- _TASKS FOR THIS EXERCISE_
1. Which rocket launched the satellite described in the USA-258 text below?
2. Write the next part of the USA-258 text below, starting after its final sentence.

(READING PASSAGE begins)

Spacecraft properties
- Spacecraft: GPS SVN-69 (IIF-8)
- Spacecraft type: GPS Block IIF
- Manufacturer: Boeing
- Launch mass: 1,630 kilograms (3,590 lb)

Start of mission
- Launch date: 29 October 2014, 17:21 UTC
- Rocket: Atlas V 401, AV-050
- Launch site: Cape Canaveral SLC-41
- Contractor: ULA

Orbital parameters
- Reference system: Geocentric
- Regime: Medium Earth (Semi-synchronous)
- Perigee altitude: 20,455 km (12,710 mi)
- Apogee altitude: 20,480 km (12,730 mi)
- Inclination: 55.00 degrees
- Period: 729.56 minutes
- Epoch: 29 October 2014

= USA-258 =

American navigation satellite used for GPS

USA-258, also known as GPS IIF-8, GPS SVN-69 and NAVSTAR 72, is an American navigation satellite which forms part of the Global Positioning System. It was the eighth of twelve Block IIF satellites to be launched.

(READING PASSAGE ends)
(EXCERPTED RECORDS begins)

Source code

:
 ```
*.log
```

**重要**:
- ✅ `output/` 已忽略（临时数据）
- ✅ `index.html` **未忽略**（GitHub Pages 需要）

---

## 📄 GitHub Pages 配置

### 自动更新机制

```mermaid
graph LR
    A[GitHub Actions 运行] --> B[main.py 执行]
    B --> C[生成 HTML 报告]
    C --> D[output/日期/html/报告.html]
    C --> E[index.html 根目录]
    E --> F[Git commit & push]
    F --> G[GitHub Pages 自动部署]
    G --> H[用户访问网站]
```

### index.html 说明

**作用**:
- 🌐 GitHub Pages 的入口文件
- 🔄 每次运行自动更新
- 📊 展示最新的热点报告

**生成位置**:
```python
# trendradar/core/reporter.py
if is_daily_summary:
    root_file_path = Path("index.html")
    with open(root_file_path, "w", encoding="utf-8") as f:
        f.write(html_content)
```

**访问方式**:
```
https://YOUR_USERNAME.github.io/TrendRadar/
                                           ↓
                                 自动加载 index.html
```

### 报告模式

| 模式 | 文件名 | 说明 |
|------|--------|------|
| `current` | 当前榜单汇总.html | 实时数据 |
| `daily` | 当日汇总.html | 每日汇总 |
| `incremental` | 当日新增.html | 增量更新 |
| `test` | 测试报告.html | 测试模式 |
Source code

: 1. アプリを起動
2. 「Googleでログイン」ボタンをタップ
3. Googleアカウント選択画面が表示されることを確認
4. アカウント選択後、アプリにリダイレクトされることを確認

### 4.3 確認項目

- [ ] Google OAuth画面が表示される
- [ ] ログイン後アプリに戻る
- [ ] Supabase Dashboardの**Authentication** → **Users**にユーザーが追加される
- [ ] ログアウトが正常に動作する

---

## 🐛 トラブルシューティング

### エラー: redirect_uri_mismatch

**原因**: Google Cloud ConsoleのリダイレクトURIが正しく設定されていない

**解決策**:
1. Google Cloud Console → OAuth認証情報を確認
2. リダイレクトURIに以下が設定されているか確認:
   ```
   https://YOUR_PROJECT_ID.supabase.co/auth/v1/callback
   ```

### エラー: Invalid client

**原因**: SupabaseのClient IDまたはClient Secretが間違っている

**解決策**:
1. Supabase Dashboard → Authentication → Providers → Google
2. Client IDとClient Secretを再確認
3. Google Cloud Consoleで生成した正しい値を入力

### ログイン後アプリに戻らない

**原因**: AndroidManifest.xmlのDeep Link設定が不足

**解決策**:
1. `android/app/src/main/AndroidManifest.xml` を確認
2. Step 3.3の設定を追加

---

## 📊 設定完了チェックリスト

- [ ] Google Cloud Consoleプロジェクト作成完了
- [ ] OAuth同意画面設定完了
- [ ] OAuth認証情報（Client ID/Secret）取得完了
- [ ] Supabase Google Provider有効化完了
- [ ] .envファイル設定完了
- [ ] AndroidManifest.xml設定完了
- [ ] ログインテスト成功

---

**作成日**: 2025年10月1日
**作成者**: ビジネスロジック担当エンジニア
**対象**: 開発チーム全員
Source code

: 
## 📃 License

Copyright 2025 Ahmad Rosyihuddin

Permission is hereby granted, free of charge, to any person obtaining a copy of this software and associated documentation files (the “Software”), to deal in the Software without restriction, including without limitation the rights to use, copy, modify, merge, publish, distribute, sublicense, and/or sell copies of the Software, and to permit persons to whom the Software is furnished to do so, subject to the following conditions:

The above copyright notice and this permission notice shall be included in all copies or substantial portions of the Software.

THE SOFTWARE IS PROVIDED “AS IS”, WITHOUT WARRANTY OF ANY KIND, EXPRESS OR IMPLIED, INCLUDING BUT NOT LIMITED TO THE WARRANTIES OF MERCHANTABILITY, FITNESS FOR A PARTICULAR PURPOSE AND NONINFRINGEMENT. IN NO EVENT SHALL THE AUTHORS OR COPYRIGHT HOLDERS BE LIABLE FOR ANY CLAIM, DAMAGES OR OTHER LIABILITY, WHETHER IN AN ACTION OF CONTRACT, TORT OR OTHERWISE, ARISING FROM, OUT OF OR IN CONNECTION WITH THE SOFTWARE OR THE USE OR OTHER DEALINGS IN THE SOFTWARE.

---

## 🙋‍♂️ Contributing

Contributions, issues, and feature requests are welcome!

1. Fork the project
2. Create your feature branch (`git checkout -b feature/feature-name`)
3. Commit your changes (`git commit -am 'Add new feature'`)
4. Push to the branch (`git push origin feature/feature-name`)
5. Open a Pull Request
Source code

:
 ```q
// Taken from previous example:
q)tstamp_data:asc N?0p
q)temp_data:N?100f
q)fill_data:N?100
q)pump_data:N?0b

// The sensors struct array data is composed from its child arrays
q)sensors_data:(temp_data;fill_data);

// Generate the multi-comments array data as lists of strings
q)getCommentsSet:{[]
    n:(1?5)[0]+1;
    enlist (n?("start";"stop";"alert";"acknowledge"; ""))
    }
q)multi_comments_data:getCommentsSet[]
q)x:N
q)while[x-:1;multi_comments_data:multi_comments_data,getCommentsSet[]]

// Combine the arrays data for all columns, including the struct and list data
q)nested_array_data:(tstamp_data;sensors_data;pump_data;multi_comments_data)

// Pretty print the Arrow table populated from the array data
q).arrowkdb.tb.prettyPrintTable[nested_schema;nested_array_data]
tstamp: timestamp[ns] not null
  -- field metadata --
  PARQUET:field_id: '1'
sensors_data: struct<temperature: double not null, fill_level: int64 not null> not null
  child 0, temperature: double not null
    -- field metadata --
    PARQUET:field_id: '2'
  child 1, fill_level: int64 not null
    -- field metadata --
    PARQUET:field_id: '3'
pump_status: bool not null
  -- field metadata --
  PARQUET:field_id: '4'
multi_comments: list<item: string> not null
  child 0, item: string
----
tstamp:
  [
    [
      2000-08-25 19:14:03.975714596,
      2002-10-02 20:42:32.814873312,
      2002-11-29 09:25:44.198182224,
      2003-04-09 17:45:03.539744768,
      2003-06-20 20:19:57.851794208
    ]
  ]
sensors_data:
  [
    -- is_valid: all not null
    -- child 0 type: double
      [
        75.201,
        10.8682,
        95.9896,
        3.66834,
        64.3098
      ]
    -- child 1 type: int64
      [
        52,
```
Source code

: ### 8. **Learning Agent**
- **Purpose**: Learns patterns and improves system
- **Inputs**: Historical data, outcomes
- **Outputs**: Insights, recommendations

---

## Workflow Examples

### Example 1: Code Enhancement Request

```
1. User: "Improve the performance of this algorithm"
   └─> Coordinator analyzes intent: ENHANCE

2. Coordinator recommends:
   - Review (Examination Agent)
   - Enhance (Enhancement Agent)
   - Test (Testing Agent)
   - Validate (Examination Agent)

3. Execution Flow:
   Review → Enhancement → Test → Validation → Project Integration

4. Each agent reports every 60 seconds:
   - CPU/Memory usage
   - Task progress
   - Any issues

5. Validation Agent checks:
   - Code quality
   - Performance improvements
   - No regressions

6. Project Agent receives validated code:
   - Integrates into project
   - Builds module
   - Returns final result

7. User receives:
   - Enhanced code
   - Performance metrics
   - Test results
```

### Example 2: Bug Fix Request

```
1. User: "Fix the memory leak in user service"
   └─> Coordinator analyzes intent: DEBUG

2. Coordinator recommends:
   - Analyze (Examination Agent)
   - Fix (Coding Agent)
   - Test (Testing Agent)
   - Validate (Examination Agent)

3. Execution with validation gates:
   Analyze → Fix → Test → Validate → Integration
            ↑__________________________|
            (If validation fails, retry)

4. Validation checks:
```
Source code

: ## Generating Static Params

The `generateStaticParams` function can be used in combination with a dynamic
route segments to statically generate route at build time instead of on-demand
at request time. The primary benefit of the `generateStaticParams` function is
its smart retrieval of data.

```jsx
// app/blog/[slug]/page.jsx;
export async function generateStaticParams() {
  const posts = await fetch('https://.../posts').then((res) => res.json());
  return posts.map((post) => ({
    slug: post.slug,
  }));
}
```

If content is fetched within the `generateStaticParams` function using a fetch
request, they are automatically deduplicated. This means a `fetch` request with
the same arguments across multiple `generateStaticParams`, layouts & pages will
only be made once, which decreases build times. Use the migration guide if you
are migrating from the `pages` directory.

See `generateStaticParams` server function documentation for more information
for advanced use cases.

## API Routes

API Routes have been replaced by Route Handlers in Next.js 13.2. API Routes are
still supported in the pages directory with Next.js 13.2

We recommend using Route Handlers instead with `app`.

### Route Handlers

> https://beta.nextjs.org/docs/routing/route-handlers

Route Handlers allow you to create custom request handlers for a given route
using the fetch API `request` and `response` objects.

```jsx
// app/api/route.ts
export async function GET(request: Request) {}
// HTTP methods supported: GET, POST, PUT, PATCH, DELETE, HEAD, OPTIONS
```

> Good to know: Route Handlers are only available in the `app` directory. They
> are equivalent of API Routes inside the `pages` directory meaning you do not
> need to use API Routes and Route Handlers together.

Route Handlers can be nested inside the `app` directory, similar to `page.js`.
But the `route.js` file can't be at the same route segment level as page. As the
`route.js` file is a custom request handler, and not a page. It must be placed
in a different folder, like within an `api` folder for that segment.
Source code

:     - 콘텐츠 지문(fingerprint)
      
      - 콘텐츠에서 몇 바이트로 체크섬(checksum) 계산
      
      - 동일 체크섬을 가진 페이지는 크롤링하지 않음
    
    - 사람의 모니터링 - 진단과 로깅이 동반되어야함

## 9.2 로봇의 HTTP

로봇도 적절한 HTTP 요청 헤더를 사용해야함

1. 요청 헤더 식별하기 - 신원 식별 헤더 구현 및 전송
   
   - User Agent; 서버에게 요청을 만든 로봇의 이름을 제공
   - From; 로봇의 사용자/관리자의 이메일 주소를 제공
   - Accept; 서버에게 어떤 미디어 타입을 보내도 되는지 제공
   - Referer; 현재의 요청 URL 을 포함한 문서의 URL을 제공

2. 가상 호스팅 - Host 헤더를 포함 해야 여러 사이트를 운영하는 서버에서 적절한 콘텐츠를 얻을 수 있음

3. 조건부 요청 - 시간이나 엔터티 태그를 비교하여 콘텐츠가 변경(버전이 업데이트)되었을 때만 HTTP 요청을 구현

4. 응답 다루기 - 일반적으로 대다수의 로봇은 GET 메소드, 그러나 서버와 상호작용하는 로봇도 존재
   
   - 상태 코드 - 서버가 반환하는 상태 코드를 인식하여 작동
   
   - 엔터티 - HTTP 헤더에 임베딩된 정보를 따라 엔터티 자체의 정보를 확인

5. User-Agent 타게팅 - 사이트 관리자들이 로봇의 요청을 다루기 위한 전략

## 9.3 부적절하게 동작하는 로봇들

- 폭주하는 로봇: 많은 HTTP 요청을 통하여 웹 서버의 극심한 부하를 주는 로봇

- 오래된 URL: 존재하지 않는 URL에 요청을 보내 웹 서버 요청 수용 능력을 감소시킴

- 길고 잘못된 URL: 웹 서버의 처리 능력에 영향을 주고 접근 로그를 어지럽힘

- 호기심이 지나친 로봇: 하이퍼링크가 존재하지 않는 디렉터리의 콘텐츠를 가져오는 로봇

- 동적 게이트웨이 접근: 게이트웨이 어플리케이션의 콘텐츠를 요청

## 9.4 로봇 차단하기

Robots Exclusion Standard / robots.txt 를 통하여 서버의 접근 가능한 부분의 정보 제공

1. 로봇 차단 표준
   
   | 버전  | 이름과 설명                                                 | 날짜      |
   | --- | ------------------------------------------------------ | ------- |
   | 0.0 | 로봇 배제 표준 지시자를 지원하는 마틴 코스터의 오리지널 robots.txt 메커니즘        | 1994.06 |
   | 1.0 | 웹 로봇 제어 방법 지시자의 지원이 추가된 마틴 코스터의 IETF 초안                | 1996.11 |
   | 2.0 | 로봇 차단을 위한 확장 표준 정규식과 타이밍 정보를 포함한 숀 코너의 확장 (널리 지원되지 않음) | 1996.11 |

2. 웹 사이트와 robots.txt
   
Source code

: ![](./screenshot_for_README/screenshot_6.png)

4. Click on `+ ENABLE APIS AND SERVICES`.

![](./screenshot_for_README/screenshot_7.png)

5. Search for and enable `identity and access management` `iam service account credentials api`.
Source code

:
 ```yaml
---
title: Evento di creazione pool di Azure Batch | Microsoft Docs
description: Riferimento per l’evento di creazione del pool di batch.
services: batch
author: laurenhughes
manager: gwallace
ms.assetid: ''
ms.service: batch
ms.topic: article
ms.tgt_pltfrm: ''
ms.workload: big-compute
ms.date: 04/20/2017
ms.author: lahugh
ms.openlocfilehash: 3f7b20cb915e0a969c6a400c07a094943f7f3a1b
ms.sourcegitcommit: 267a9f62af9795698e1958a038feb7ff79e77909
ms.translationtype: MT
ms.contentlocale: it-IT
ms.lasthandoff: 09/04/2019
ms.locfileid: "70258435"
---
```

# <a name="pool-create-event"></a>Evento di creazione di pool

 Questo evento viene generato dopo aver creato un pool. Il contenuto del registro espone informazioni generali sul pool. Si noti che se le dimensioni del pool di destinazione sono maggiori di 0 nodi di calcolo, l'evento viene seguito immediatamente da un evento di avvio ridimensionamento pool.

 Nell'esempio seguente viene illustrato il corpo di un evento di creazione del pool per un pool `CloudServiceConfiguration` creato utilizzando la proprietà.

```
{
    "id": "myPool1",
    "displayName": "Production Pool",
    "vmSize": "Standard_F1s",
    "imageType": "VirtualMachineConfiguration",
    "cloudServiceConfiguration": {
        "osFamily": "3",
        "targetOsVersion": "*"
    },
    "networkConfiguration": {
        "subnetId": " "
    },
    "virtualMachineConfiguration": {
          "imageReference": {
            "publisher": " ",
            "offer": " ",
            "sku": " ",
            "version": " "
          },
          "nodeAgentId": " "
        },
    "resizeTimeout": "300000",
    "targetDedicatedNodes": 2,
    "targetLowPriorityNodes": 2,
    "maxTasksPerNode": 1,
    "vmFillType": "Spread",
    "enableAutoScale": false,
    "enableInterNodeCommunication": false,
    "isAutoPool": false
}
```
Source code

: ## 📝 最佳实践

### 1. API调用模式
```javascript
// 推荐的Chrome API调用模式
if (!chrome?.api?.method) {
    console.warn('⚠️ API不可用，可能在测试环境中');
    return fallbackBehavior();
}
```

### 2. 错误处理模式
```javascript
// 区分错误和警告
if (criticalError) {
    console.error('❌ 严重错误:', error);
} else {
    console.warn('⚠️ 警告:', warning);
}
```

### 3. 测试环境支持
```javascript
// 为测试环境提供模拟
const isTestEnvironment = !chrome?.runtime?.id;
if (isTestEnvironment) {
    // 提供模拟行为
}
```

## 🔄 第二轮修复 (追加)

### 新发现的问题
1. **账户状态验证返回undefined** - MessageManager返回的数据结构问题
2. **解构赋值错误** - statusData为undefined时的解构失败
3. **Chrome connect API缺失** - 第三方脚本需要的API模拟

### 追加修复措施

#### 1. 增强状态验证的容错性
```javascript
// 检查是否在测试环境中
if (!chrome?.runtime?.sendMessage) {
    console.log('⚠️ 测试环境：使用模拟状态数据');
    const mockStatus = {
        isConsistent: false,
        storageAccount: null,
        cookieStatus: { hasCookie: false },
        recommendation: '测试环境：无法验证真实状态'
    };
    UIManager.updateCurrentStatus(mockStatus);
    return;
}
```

(EXCERPTED RECORDS ends)

- _RESPONSES FOR EACH TASK_
1. An Atlas V 401, AV-050.

2.
== Launch ==
Built by Boeing and launched by United Launch Alliance, USA-258 was launched at 17:21 UTC on 29 October 2014, atop an Atlas V 401 carrier rocket, vehicle number AV-050. The launch took place from Space Launch Complex 41 at the Cape Canaveral Air Force Station, and placed USA-258 directly into medium Earth orbit.

== Orbit ==
As of 29 October 2014, USA-258 was in an orbit with a perigee of 20455 km, an apogee of 20480 km, a period of 729.56 minutes, and 55.00 degrees of inclination to the equator. It is used to broadcast the PRN 03 signal, and operates in slot 1 of plane E of the GPS constellation. The satellite has a design life of 15 years and a mass of 1630 kg. It is currently in service following commissioning on December 12, 2014.